=== Records for this exercise ===

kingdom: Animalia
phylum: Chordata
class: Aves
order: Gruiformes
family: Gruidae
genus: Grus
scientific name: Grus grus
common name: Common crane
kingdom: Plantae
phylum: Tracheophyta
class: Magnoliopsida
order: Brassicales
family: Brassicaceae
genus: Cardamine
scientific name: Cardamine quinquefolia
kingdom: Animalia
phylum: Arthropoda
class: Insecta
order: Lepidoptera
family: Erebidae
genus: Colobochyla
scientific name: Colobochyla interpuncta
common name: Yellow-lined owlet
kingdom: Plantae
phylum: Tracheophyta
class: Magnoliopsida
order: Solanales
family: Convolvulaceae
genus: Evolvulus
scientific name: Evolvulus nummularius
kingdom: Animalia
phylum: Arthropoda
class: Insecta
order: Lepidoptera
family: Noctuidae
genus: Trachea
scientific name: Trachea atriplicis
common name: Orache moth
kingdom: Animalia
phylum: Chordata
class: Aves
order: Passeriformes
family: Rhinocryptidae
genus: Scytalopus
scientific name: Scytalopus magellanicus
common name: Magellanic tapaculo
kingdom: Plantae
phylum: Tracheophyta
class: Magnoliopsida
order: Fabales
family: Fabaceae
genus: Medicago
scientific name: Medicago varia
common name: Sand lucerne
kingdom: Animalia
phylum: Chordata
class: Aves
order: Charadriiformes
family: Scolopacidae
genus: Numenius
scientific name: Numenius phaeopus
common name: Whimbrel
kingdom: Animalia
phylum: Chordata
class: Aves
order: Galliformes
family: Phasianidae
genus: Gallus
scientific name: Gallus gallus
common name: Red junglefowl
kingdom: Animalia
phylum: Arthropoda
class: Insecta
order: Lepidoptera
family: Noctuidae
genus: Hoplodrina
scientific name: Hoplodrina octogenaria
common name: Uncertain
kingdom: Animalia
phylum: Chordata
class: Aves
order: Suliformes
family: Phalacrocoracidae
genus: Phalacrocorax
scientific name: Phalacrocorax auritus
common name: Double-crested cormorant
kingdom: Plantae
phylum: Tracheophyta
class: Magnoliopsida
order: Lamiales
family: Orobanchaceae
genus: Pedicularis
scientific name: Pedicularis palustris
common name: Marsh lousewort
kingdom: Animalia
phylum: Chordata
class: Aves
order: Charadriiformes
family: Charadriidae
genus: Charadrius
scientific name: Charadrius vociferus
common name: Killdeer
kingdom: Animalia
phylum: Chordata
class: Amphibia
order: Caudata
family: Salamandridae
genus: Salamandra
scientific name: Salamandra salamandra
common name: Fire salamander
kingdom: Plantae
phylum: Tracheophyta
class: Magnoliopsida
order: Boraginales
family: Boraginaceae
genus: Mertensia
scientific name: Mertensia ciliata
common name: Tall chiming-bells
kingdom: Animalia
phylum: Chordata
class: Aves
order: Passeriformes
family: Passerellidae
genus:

===

** Written exercise **
Rewrite the data above, putting "vernacular name" in place of "common name" everywhere it appears and leaving every other line unchanged.

** Correct result **
kingdom: Animalia
phylum: Chordata
class: Aves
order: Gruiformes
family: Gruidae
genus: Grus
scientific name: Grus grus
vernacular name: Common crane
kingdom: Plantae
phylum: Tracheophyta
class: Magnoliopsida
order: Brassicales
family: Brassicaceae
genus: Cardamine
scientific name: Cardamine quinquefolia
kingdom: Animalia
phylum: Arthropoda
class: Insecta
order: Lepidoptera
family: Erebidae
genus: Colobochyla
scientific name: Colobochyla interpuncta
vernacular name: Yellow-lined owlet
kingdom: Plantae
phylum: Tracheophyta
class: Magnoliopsida
order: Solanales
family: Convolvulaceae
genus: Evolvulus
scientific name: Evolvulus nummularius
kingdom: Animalia
phylum: Arthropoda
class: Insecta
order: Lepidoptera
family: Noctuidae
genus: Trachea
scientific name: Trachea atriplicis
vernacular name: Orache moth
kingdom: Animalia
phylum: Chordata
class: Aves
order: Passeriformes
family: Rhinocryptidae
genus: Scytalopus
scientific name: Scytalopus magellanicus
vernacular name: Magellanic tapaculo
kingdom: Plantae
phylum: Tracheophyta
class: Magnoliopsida
order: Fabales
family: Fabaceae
genus: Medicago
scientific name: Medicago varia
vernacular name: Sand lucerne
kingdom: Animalia
phylum: Chordata
class: Aves
order: Charadriiformes
family: Scolopacidae
genus: Numenius
scientific name: Numenius phaeopus
vernacular name: Whimbrel
kingdom: Animalia
phylum: Chordata
class: Aves
order: Galliformes
family: Phasianidae
genus: Gallus
scientific name: Gallus gallus
vernacular name: Red junglefowl
kingdom: Animalia
phylum: Arthropoda
class: Insecta
order: Lepidoptera
family: Noctuidae
genus: Hoplodrina
scientific name: Hoplodrina octogenaria
vernacular name: Uncertain
kingdom: Animalia
phylum: Chordata
class: Aves
order: Suliformes
family: Phalacrocoracidae
genus: Phalacrocorax
scientific name: Phalacrocorax auritus
vernacular name: Double-crested cormorant
kingdom: Plantae
phylum: Tracheophyta
class: Magnoliopsida
order: Lamiales
family: Orobanchaceae
genus: Pedicularis
scientific name: Pedicularis palustris
vernacular name: Marsh lousewort
kingdom: Animalia
phylum: Chordata
class: Aves
order: Charadriiformes
family: Charadriidae
genus: Charadrius
scientific name: Charadrius vociferus
vernacular name: Killdeer
kingdom: Animalia
phylum: Chordata
class: Amphibia
order: Caudata
family: Salamandridae
genus: Salamandra
scientific name: Salamandra salamandra
vernacular name: Fire salamander
kingdom: Plantae
phylum: Tracheophyta
class: Magnoliopsida
order: Boraginales
family: Boraginaceae
genus: Mertensia
scientific name: Mertensia ciliata
vernacular name: Tall chiming-bells
kingdom: Animalia
phylum: Chordata
class: Aves
order: Passeriformes
family: Passerellidae
genus:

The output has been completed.